**WHAT IS EXPECTED:** Wherever the string "реализовать" shows up in the records below, return that line.

**SOURCE MATERIAL:**

★ ★ ★ ★ ★ ★ ★

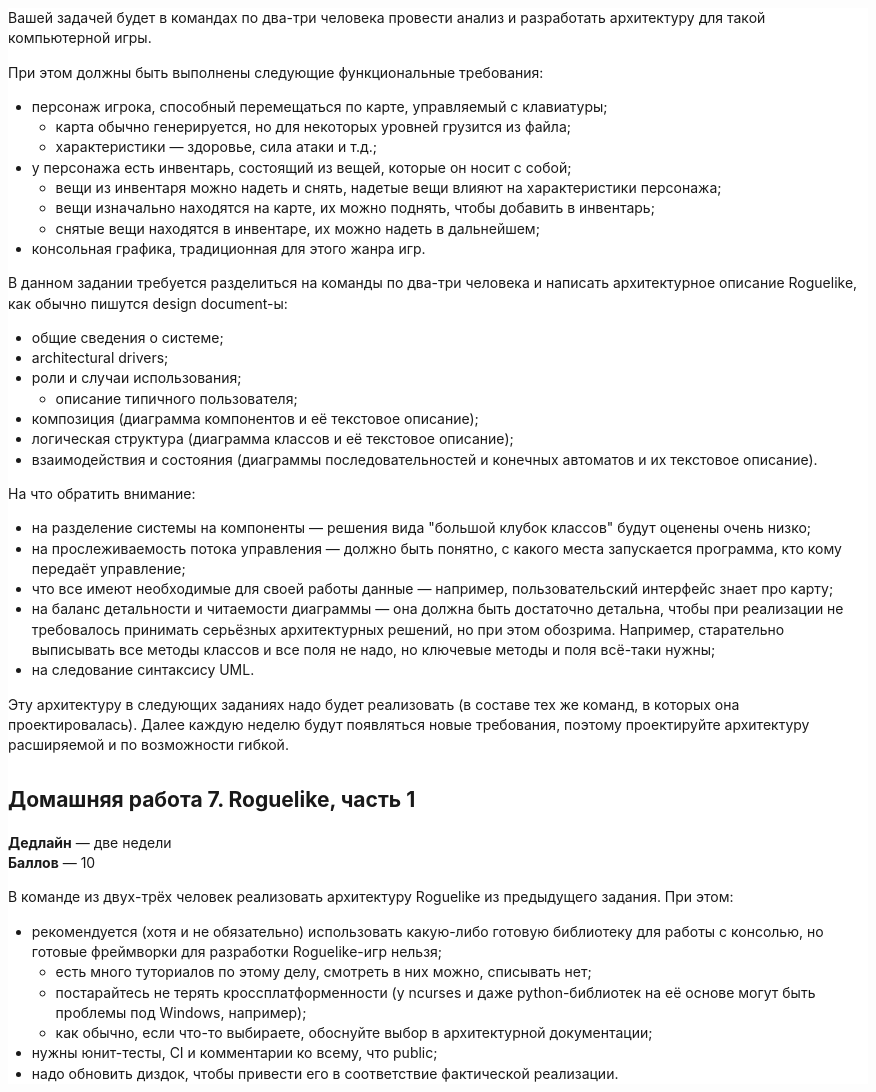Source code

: Вашей задачей будет в командах по два-три человека провести анализ и разработать архитектуру для такой компьютерной игры.

При этом должны быть выполнены следующие функциональные требования:

- персонаж игрока, способный перемещаться по карте, управляемый с клавиатуры;
  - карта обычно генерируется, но для некоторых уровней грузится из файла;
  - характеристики — здоровье, сила атаки и т.д.;
- у персонажа есть инвентарь, состоящий из вещей, которые он носит с собой;
  - вещи из инвентаря можно надеть и снять, надетые вещи влияют на характеристики персонажа;
  - вещи изначально находятся на карте, их можно поднять, чтобы добавить в инвентарь;
  - снятые вещи находятся в инвентаре, их можно надеть в дальнейшем;
- консольная графика, традиционная для этого жанра игр.

В данном задании требуется разделиться на команды по два-три человека и написать архитектурное описание Roguelike, как обычно пишутся design document-ы:

- общие сведения о системе;
- architectural drivers;
- роли и случаи использования;
  - описание типичного пользователя;
- композиция (диаграмма компонентов и её текстовое описание);
- логическая структура (диаграмма классов и её текстовое описание);
- взаимодействия и состояния (диаграммы последовательностей и конечных автоматов и их текстовое описание).

На что обратить внимание:

- на разделение системы на компоненты — решения вида "большой клубок классов" будут оценены очень низко;
- на прослеживаемость потока управления — должно быть понятно, с какого места запускается программа, кто кому передаёт управление;
- что все имеют необходимые для своей работы данные — например, пользовательский интерфейс знает про карту;
- на баланс детальности и читаемости диаграммы — она должна быть достаточно детальна, чтобы при реализации не требовалось принимать серьёзных архитектурных решений, но при этом обозрима. Например, старательно выписывать все методы классов и все поля не надо, но ключевые методы и поля всё-таки нужны;
- на следование синтаксису UML.

Эту архитектуру в следующих заданиях надо будет реализовать (в составе тех же команд, в которых она проектировалась). Далее каждую неделю будут появляться новые требования, поэтому проектируйте архитектуру расширяемой и по возможности гибкой.

## Домашняя работа 7. Roguelike, часть 1
**Дедлайн** — две недели  
**Баллов** — 10

В команде из двух-трёх человек реализовать архитектуру Roguelike из предыдущего задания. При этом:

- рекомендуется (хотя и не обязательно) использовать какую-либо готовую библиотеку для работы с консолью, но готовые фреймворки для разработки Roguelike-игр нельзя;
  - есть много туториалов по этому делу, смотреть в них можно, списывать нет;
  - постарайтесь не терять кроссплатформенности (у ncurses и даже python-библиотек на её основе могут быть проблемы под Windows, например);
  - как обычно, если что-то выбираете, обоснуйте выбор в архитектурной документации;
- нужны юнит-тесты, CI и комментарии ко всему, что public;
- надо обновить диздок, чтобы привести его в соответствие фактической реализации.
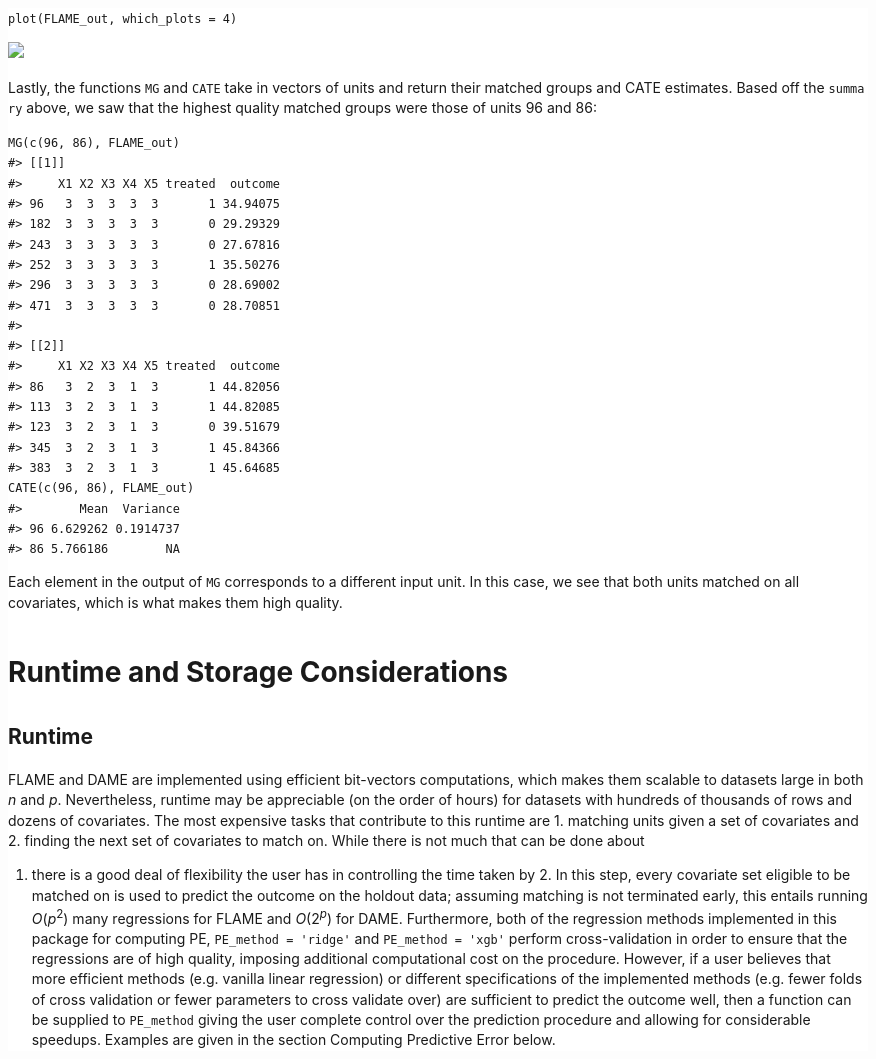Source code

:     plot(FLAME_out, which_plots = 4)

![](/private/var/folders/wm/dqqzt_256j77k14yzp6m65y9kjpyzz/T/RtmpwQaXsI/preview-9346278650e.dir/intro_to_AME_files/figure-markdown_strict/unnamed-chunk-15-1.png)

Lastly, the functions `MG` and `CATE` take in vectors of units and
return their matched groups and CATE estimates. Based off the `summary`
above, we saw that the highest quality matched groups were those of
units 96 and 86:

    MG(c(96, 86), FLAME_out)
    #> [[1]]
    #>     X1 X2 X3 X4 X5 treated  outcome
    #> 96   3  3  3  3  3       1 34.94075
    #> 182  3  3  3  3  3       0 29.29329
    #> 243  3  3  3  3  3       0 27.67816
    #> 252  3  3  3  3  3       1 35.50276
    #> 296  3  3  3  3  3       0 28.69002
    #> 471  3  3  3  3  3       0 28.70851
    #> 
    #> [[2]]
    #>     X1 X2 X3 X4 X5 treated  outcome
    #> 86   3  2  3  1  3       1 44.82056
    #> 113  3  2  3  1  3       1 44.82085
    #> 123  3  2  3  1  3       0 39.51679
    #> 345  3  2  3  1  3       1 45.84366
    #> 383  3  2  3  1  3       1 45.64685
    CATE(c(96, 86), FLAME_out)
    #>        Mean  Variance
    #> 96 6.629262 0.1914737
    #> 86 5.766186        NA

Each element in the output of `MG` corresponds to a different input
unit. In this case, we see that both units matched on all covariates,
which is what makes them high quality.

Runtime and Storage Considerations
==================================

Runtime
-------

FLAME and DAME are implemented using efficient bit-vectors computations,
which makes them scalable to datasets large in both *n* and *p*.
Nevertheless, runtime may be appreciable (on the order of hours) for
datasets with hundreds of thousands of rows and dozens of covariates.
The most expensive tasks that contribute to this runtime are 1. matching
units given a set of covariates and 2. finding the next set of
covariates to match on. While there is not much that can be done about
1. there is a good deal of flexibility the user has in controlling the
time taken by 2. In this step, every covariate set eligible to be
matched on is used to predict the outcome on the holdout data; assuming
matching is not terminated early, this entails running
*O*(*p*<sup>2</sup>) many regressions for FLAME and *O*(2<sup>*p*</sup>)
for DAME. Furthermore, both of the regression methods implemented in
this package for computing PE, `PE_method = 'ridge'` and
`PE_method = 'xgb'` perform cross-validation in order to ensure that the
regressions are of high quality, imposing additional computational cost
on the procedure. However, if a user believes that more efficient
methods (e.g. vanilla linear regression) or different specifications of
the implemented methods (e.g. fewer folds of cross validation or fewer
parameters to cross validate over) are sufficient to predict the outcome
well, then a function can be supplied to `PE_method` giving the user
complete control over the prediction procedure and allowing for
considerable speedups. Examples are given in the section Computing
Predictive Error below.
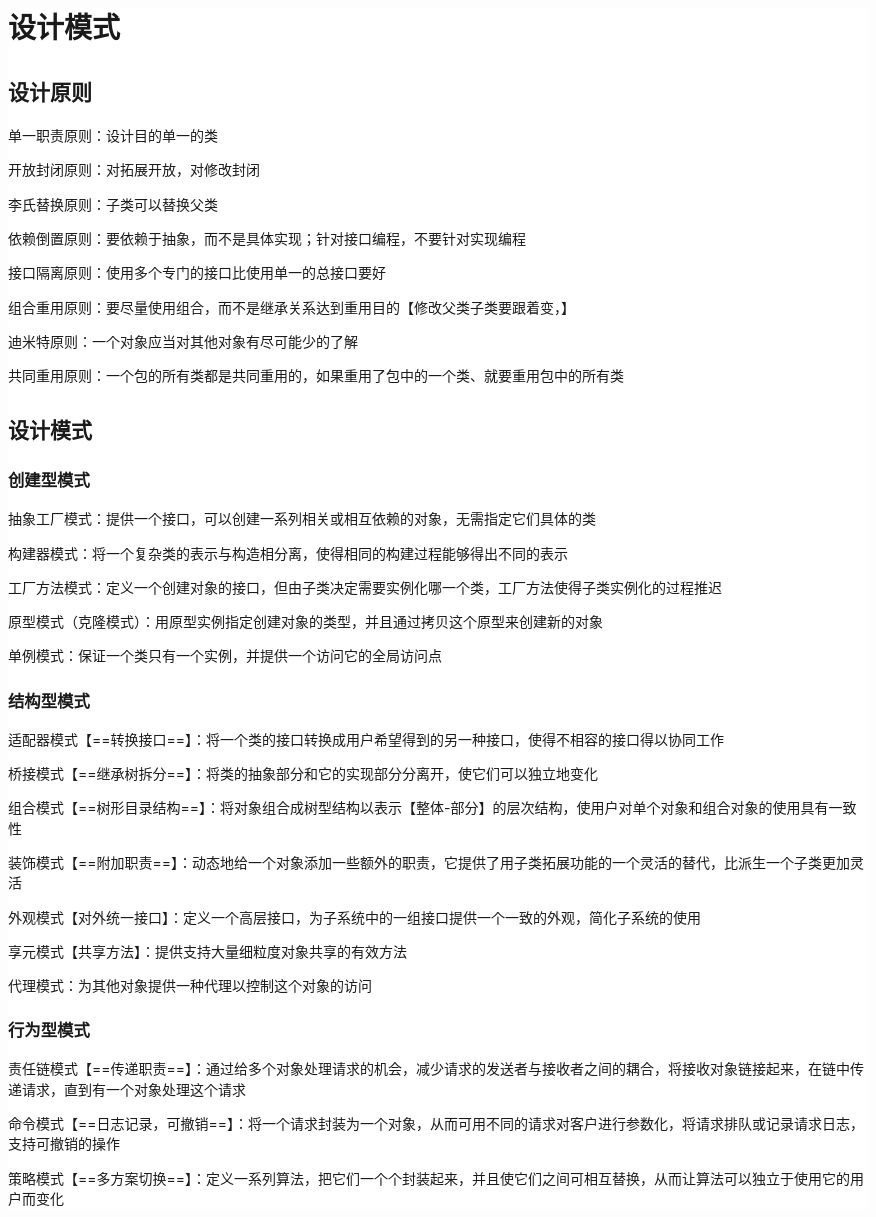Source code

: # 设计模式

## 设计原则

单一职责原则：设计目的单一的类

开放封闭原则：对拓展开放，对修改封闭

李氏替换原则：子类可以替换父类

依赖倒置原则：要依赖于抽象，而不是具体实现；针对接口编程，不要针对实现编程

接口隔离原则：使用多个专门的接口比使用单一的总接口要好

组合重用原则：要尽量使用组合，而不是继承关系达到重用目的【修改父类子类要跟着变，】

迪米特原则：一个对象应当对其他对象有尽可能少的了解

共同重用原则：一个包的所有类都是共同重用的，如果重用了包中的一个类、就要重用包中的所有类

## 设计模式

### 创建型模式

抽象工厂模式：提供一个接口，可以创建一系列相关或相互依赖的对象，无需指定它们具体的类

构建器模式：将一个复杂类的表示与构造相分离，使得相同的构建过程能够得出不同的表示

工厂方法模式：定义一个创建对象的接口，但由子类决定需要实例化哪一个类，工厂方法使得子类实例化的过程推迟

原型模式（克隆模式）：用原型实例指定创建对象的类型，并且通过拷贝这个原型来创建新的对象

单例模式：保证一个类只有一个实例，并提供一个访问它的全局访问点

### 结构型模式

适配器模式【==转换接口==】：将一个类的接口转换成用户希望得到的另一种接口，使得不相容的接口得以协同工作

桥接模式【==继承树拆分==】：将类的抽象部分和它的实现部分分离开，使它们可以独立地变化

组合模式【==树形目录结构==】：将对象组合成树型结构以表示【整体-部分】的层次结构，使用户对单个对象和组合对象的使用具有一致性

装饰模式【==附加职责==】：动态地给一个对象添加一些额外的职责，它提供了用子类拓展功能的一个灵活的替代，比派生一个子类更加灵活

外观模式【对外统一接口】：定义一个高层接口，为子系统中的一组接口提供一个一致的外观，简化子系统的使用

享元模式【共享方法】：提供支持大量细粒度对象共享的有效方法

代理模式：为其他对象提供一种代理以控制这个对象的访问

### 行为型模式

责任链模式【==传递职责==】：通过给多个对象处理请求的机会，减少请求的发送者与接收者之间的耦合，将接收对象链接起来，在链中传递请求，直到有一个对象处理这个请求

命令模式【==日志记录，可撤销==】：将一个请求封装为一个对象，从而可用不同的请求对客户进行参数化，将请求排队或记录请求日志，支持可撤销的操作

策略模式【==多方案切换==】：定义一系列算法，把它们一个个封装起来，并且使它们之间可相互替换，从而让算法可以独立于使用它的用户而变化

★ ★ ★ ★ ★ ★ ★

**RESPONSE:**
Эту архитектуру в следующих заданиях надо будет реализовать (в составе тех же команд, в которых она проектировалась). Далее каждую неделю будут появляться новые требования, поэтому проектируйте архитектуру расширяемой и по возможности гибкой.
В команде из двух-трёх человек реализовать архитектуру Roguelike из предыдущего задания. При этом:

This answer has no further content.